Most people think a last minute deal will be reached. If it is, it will be a band-aid placed on a cancerous tumor. The real problems of raising taxes and cutting expenses will be left to some committee, or to some unspecified future legislation. Or, there will be promises to slow the growth in deficits, but not really to return to the days ten years ago when the deficit was only $400 billion. Since nothing of substance will be done here and now, the rating agencies will have every reason to downgrade US debt.
Financial Armageddon may not ensue from this downgrade – the market may just have to get used to the benchmark “risk free rate” being less than stellar, because there is no alternative in market size and liquidity to US Treasuries. Still, it will be a landmark event – an exclamation point to the closing out of the American Century. Certain names will be plastered all over this debacle: Newt Gingrich, Grover Norquist, George W. Bush, Harry Reid, and Barack Obama. The Democrats have to be included in this list because they acquiesced in the pay to play system, and have never challenged wealthy donors and corporate lobbyists to start contributing to the welfare of the US rather than continually working to subvert it. All of these men are too deep into the system to realize the subservient role they have played, though they must have a niggling sensation that they spent far too much of their time chasing after big donations.

#### GIVEN DATA:
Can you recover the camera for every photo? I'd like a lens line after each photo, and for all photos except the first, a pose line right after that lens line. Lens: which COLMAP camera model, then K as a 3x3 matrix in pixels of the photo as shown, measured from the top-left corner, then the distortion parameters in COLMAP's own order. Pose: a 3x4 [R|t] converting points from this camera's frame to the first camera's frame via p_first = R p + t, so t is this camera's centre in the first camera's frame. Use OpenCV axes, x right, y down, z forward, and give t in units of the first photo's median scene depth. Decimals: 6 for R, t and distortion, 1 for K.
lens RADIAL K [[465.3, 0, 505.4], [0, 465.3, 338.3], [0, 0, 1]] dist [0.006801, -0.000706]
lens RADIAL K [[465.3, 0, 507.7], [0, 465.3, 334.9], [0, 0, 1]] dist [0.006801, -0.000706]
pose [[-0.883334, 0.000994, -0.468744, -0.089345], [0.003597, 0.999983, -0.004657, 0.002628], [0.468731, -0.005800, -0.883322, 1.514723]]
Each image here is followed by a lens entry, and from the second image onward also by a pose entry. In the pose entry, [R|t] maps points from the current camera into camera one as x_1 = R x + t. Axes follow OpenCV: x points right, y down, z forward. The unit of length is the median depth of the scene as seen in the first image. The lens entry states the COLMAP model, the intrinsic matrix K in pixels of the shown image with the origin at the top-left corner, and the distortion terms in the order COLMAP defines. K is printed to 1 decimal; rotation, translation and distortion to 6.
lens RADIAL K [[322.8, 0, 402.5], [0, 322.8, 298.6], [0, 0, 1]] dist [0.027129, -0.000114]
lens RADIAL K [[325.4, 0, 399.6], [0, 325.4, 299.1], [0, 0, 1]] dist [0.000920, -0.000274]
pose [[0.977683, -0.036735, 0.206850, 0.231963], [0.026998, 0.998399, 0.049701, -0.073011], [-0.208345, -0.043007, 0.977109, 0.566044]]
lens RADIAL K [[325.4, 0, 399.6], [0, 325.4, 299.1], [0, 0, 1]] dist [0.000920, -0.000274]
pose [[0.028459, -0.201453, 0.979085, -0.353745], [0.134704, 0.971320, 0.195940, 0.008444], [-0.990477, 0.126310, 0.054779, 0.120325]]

#### TASK 1:
Please restate the passage on the US debt downgrade from "Most people think" up to and including "downgrade US debt.", swapping "band-aid" for "bandage".
#### TASK 2:
Write the next part of the commentary on the looming US debt downgrade, picking up after its final sentence.

#### EXERCISE RESPONSE 1:
Most people think a last minute deal will be reached. If it is, it will be a bandage placed on a cancerous tumor. The real problems of raising taxes and cutting expenses will be left to some committee, or to some unspecified future legislation. Or, there will be promises to slow the growth in deficits, but not really to return to the days ten years ago when the deficit was only $400 billion. Since nothing of substance will be done here and now, the rating agencies will have every reason to downgrade US debt.

#### EXERCISE RESPONSE 2:
While you are reading this, the debt problem grows. The US will spend $20 billion this year to air condition the tents for its troops in Afghanistan and Iraq. Taxes from wealthy Americans will be hundreds of billions less than they would have been if Barack Obama had let the Bush tax cuts for the wealthy lapse. The interest on the debt continues to compound, even though it is temporarily being kept under control by the Fed’s Zero Interest Rate Policy. This may cease to be effective if the AAA rating is lost. Apple and Microsoft and hundreds of other corporations enjoy record profits yet pay hardly any taxes. Meanwhile, the people who do pay taxes – The People in middle class and poor economic condition – shoulder a greater and greater financial burden as they are all pushed closer and closer to a subsistence existence.
And yet, hardly any politicians tell us the truth – that the middle class and poor are tapped out, and that the only place left to raise the necessary cash here and now to at least stop the deficit from growing are wealthy people and corporations. That’s it – that’s where all the money is, and until the United States finds a political way to tap into that money, its deficits will continue to go up, while its debt rating will continue to go down.